Kofi Annans Syrien-Mission wurde von Beginn an als aussichtslos beschrieben. Würde es, so fragte man, dem Friedensnobelpreisträger, dessen Karriere mit dem Genozid in Ruanda, dem Massaker von Srebrenica, mit Somalia und Darfur einige spektakuläre Fehlleistungen internationaler Friedenssicherung überstanden hatte, gelingen, in Syrien eine Waffenruhe zu überwachen? Ein Waffenstillstand, an dessen Einhaltung keine der beteiligten Seiten Interesse hatte? Sollte es ihm gelingen, mit Hilfe von 300 unbewaffneten Beobachtern?

Die Antwort ist erfolgt. Gegeben hat sie Kofi Annan mit seiner Ankündigung, als UN-Sonderbotschafter und Emissär der Arabischen Liga zurückzutreten. So sehr man sich auch bemüht, ein Szenario zu fabrizieren, in dem der Sechs-Punkte-Plan Annans für einen verhandelten politischen Übergang reanimiert werden könnte, lässt sich doch nur schwer die Schlussfolgerung vermeiden, dass Annans Rücktritt das Ende der Diplomatie in Syrien markiert.

Ganz oder gar nicht

Mancher war von Anfang an der Meinung, Annan, der zu den erfahrensten Diplomaten der Welt zählt, mache alles nur noch schlimmer. Der von ihm bemühte Waffenstillstand verschaffe den loyalistischen Truppen eine Atempause. Der intendierte politische Prozess wäre zudem geeignet, Baschar al-Assad einen politischen Freifahrtschein zu verschaffen. Der Annan-Plan, hieß es, sei beispielhaft für die Diskrepanz zwischen Erwartungen und deren Erfüllung, die Assad mit mörderischer Absicht ausnutze. Die misstrauisch von einer Hauptstadt zur nächsten taumelnde Diplomatie könne mit der Rasanz der Ereignisse in Syrien niemals mithalten, hieß es oft.
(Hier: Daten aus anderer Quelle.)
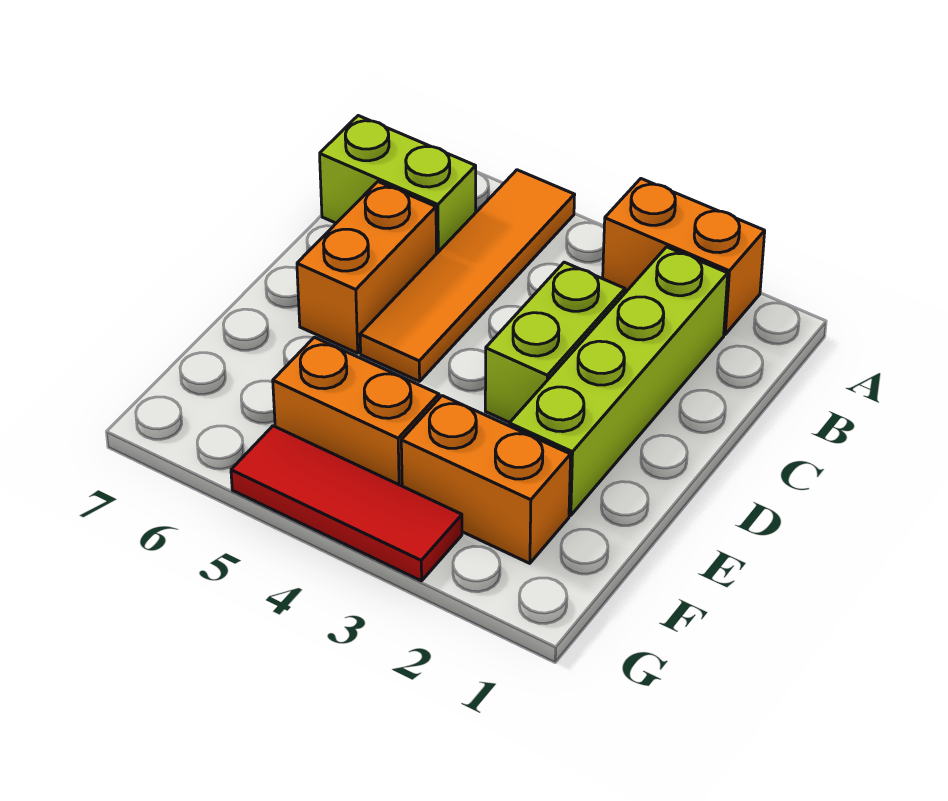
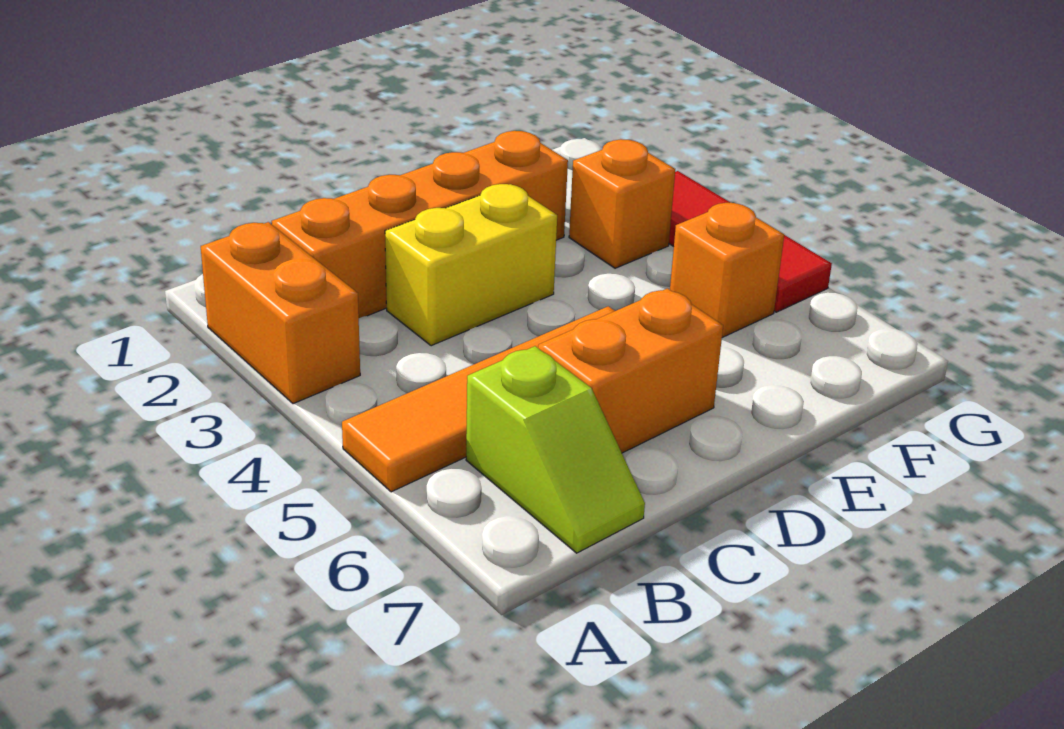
lime brick B2:E2 level 1 -> orange brick B2:E2 level 1
lime brick B6:B7 level 1 -> lime slope B6:B7 level 1 top 6
lime brick C3:D3 level 1 -> yellow brick C3:D3 level 1
orange brick F2:F3 level 1 -> orange brick F3 level 1
orange brick F4:F5 level 1 -> orange brick F5 level 1

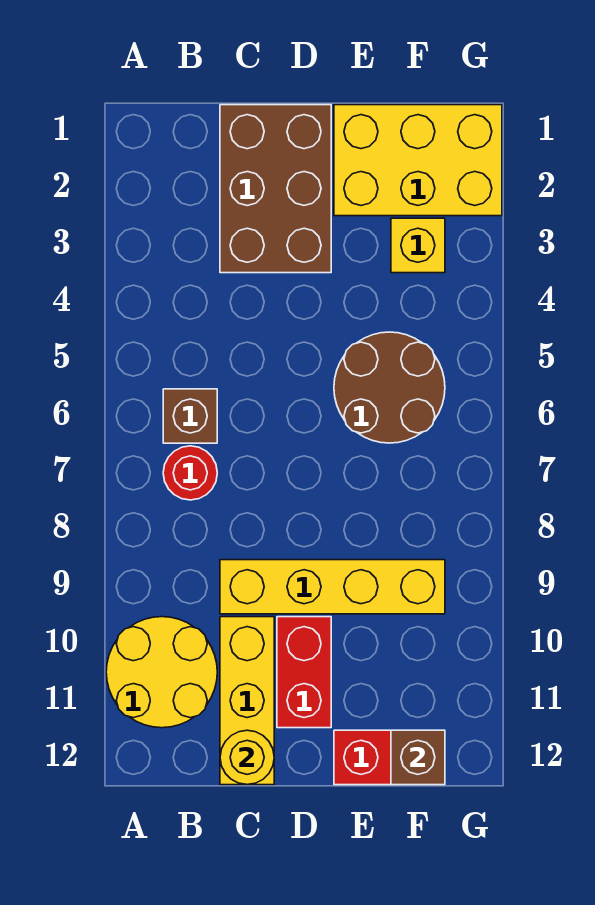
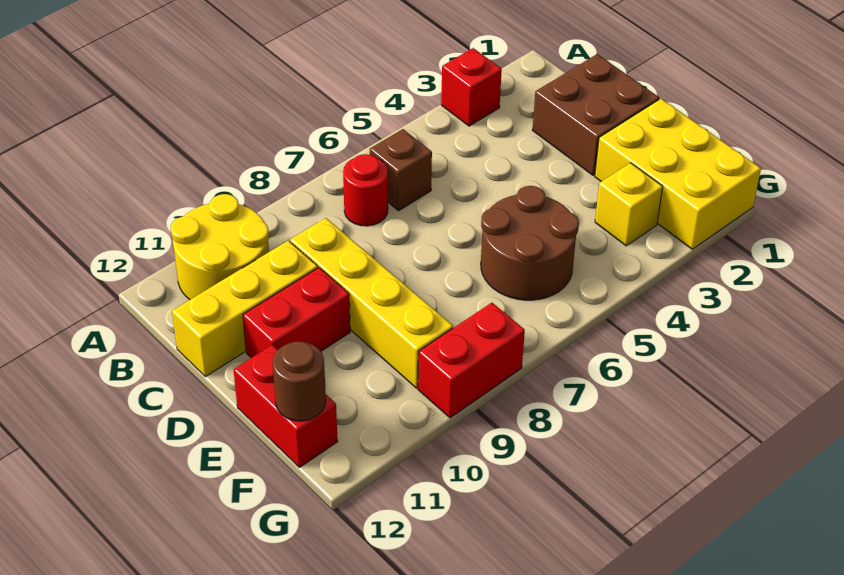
none -> red brick A3 level 1
brown brick C1:D3 level 1 -> brown brick C1:D2 level 1
yellow round brick C12 level 2 -> none
brown brick F12 level 2 -> brown round brick F12 level 2
none -> red brick G8:G9 level 1

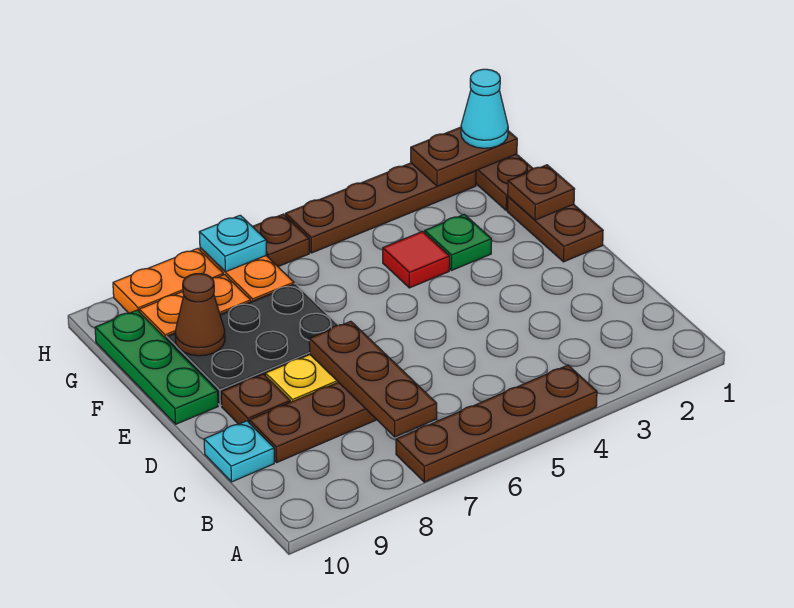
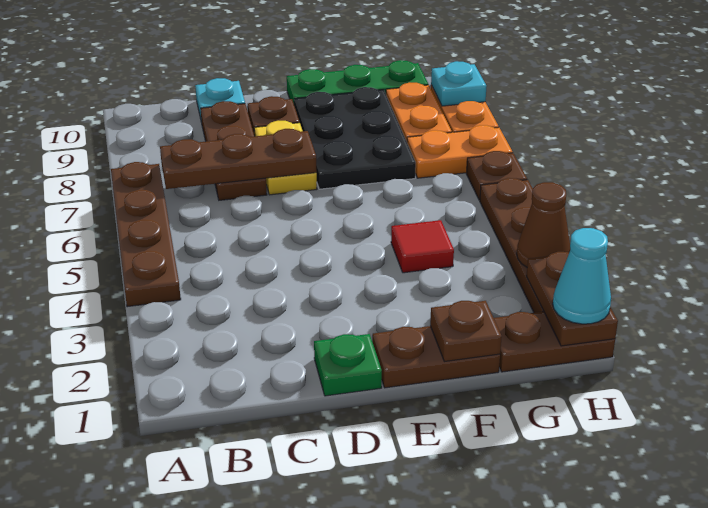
green plate F3 level 1 -> green plate D1 level 1
brown cone F9 level 2 -> brown cone H3 level 2
cyan plate H7 level 2 -> cyan plate H9 level 2

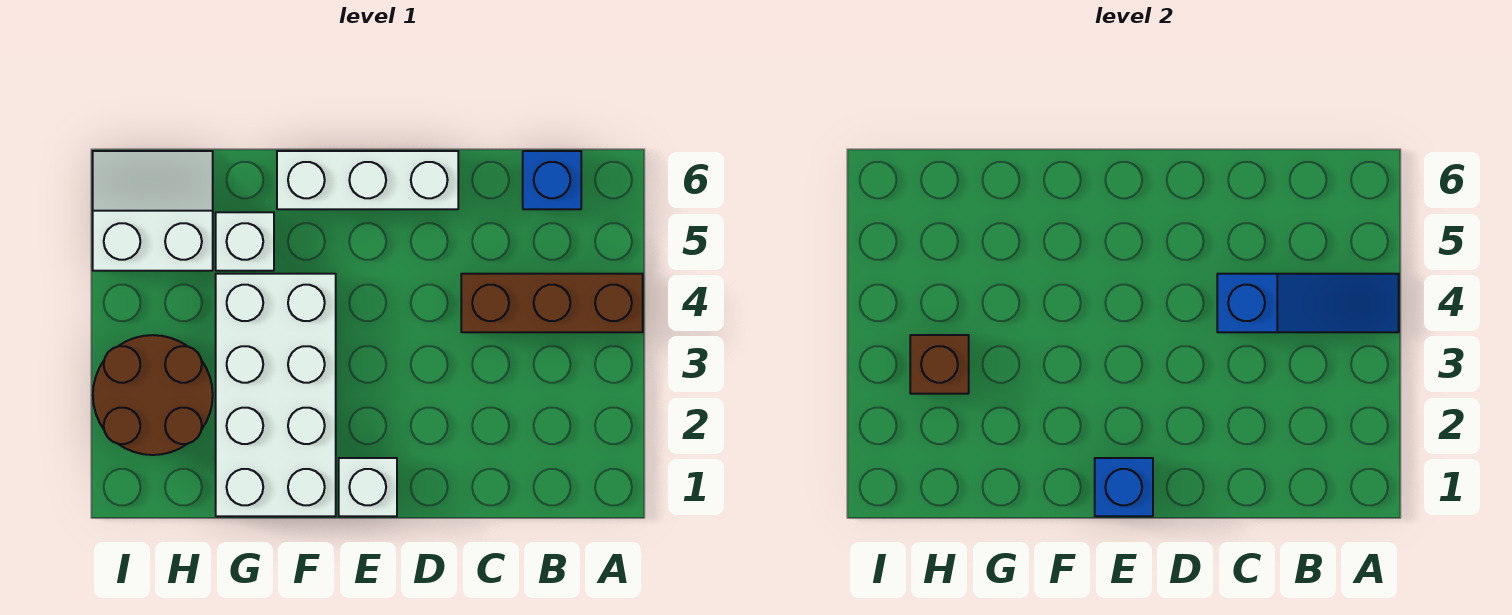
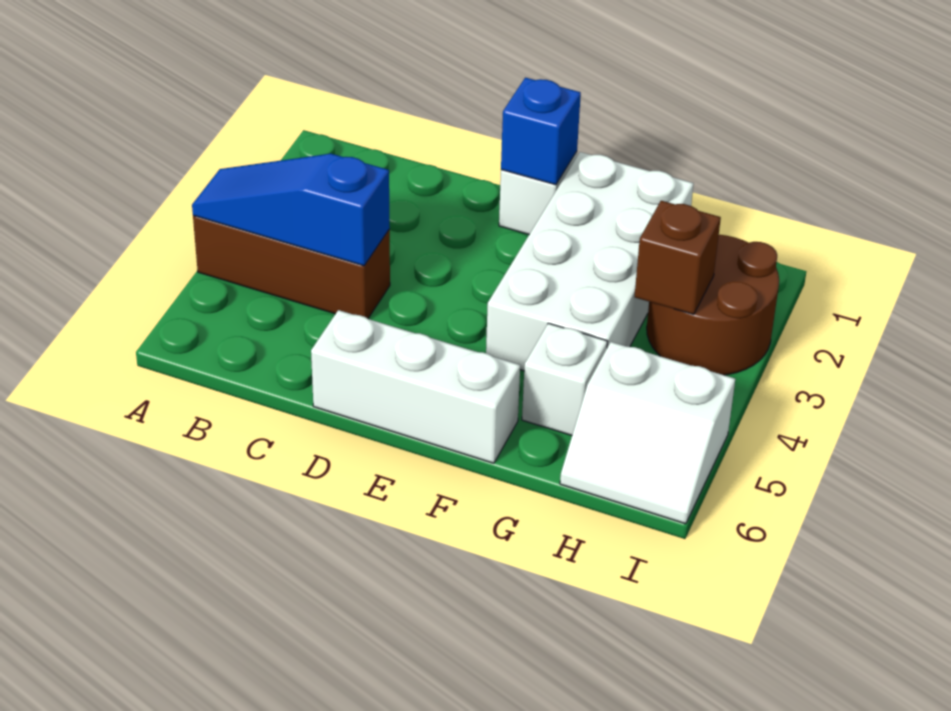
blue brick B6 level 1 -> none

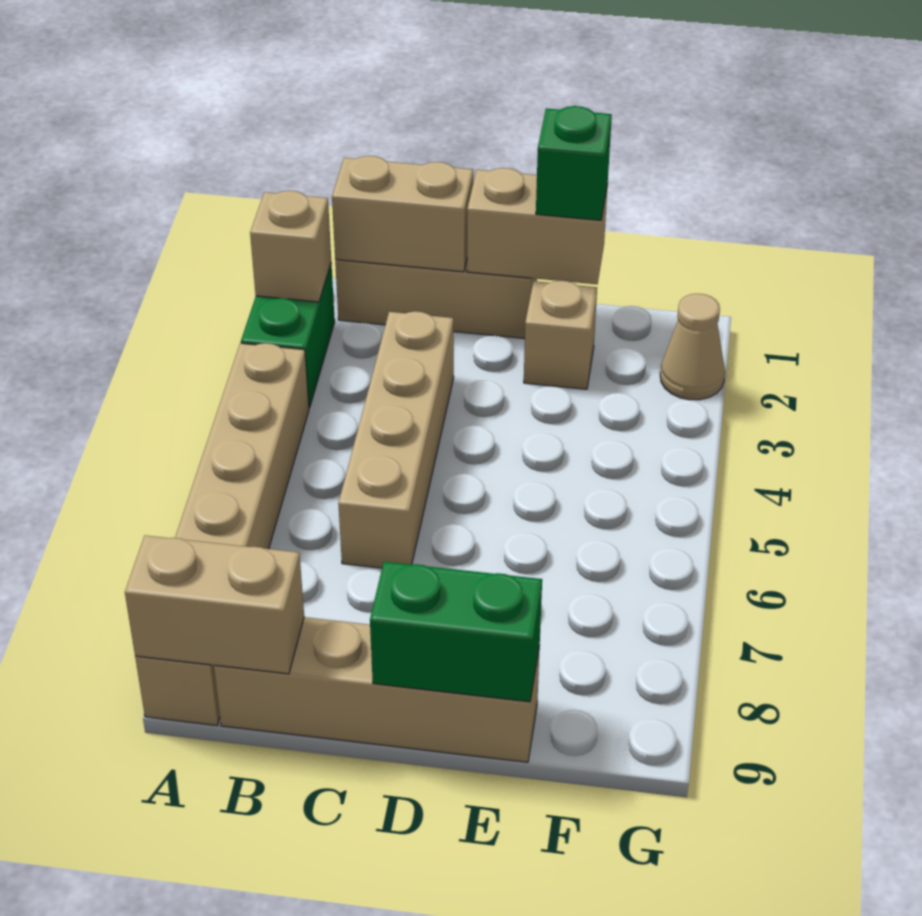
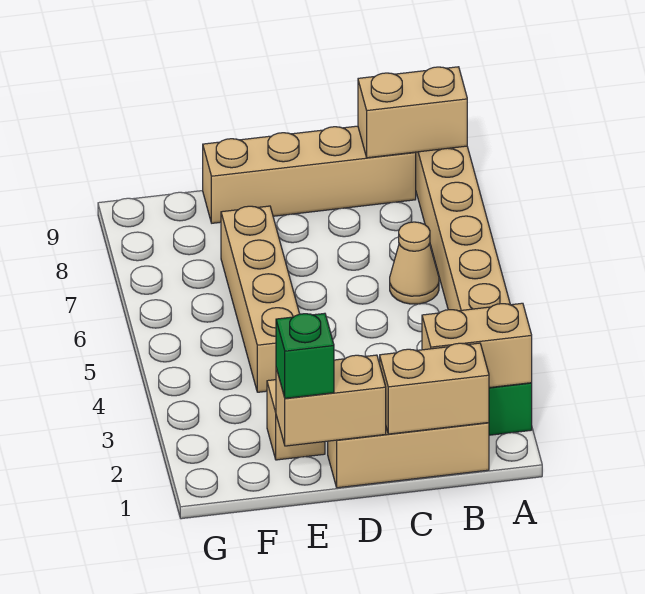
tan brick A2 level 2 -> tan brick A2:B2 level 2
tan brick C3:C6 level 1 -> tan brick E4:E7 level 1
green brick D9:E9 level 2 -> none
tan cone G2 level 1 -> tan cone B6 level 1

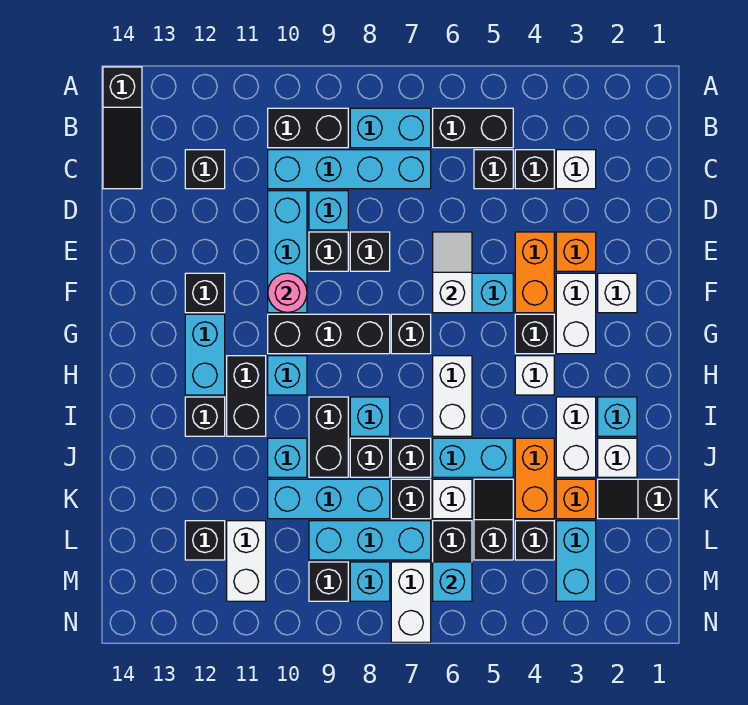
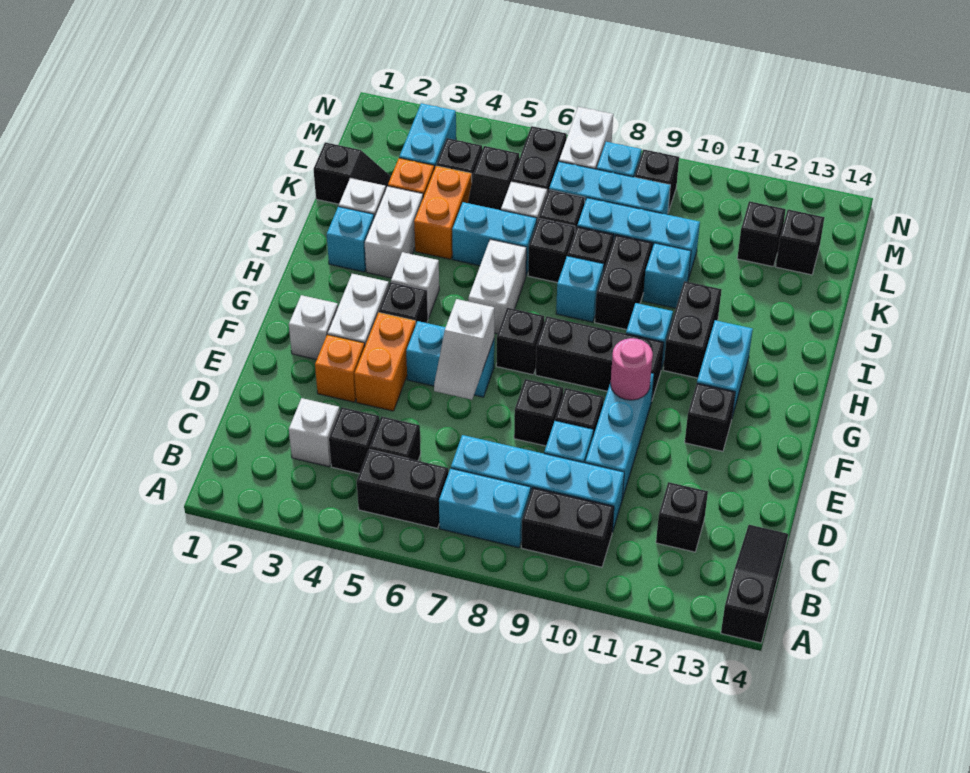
black brick I12 level 1 -> black brick L13 level 1
white brick L11:M11 level 1 -> none
cyan brick M6 level 2 -> none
Tatsächlich hat die Assad-Regierung trotz ihrer Beteuerungen vom 27. März den Friedensplan nie implementiert, auch wenn eine Waffenruhe am 12. April dem Beschuss der zivilen Bevölkerung vorübergehend Einhalt gebot. Andererseits hat auch die Opposition niemals ernsthaft in Erwägung gezogen, ihre Waffen niederzulegen. Das Verderben des Annan-Plans war gewiss nicht der Plan selbst. Denn eine wirkliche Alternative, mit der sich hätte verhindern lassen, dass ein brutal unterdrückter Aufstand sich in einen Bürgerkrieg wenden würde, gab es nie. Vielmehr lagen die Gründe für sein Scheitern beim Sicherheitsrat, der den Plan doch selbst verabschiedet hatte.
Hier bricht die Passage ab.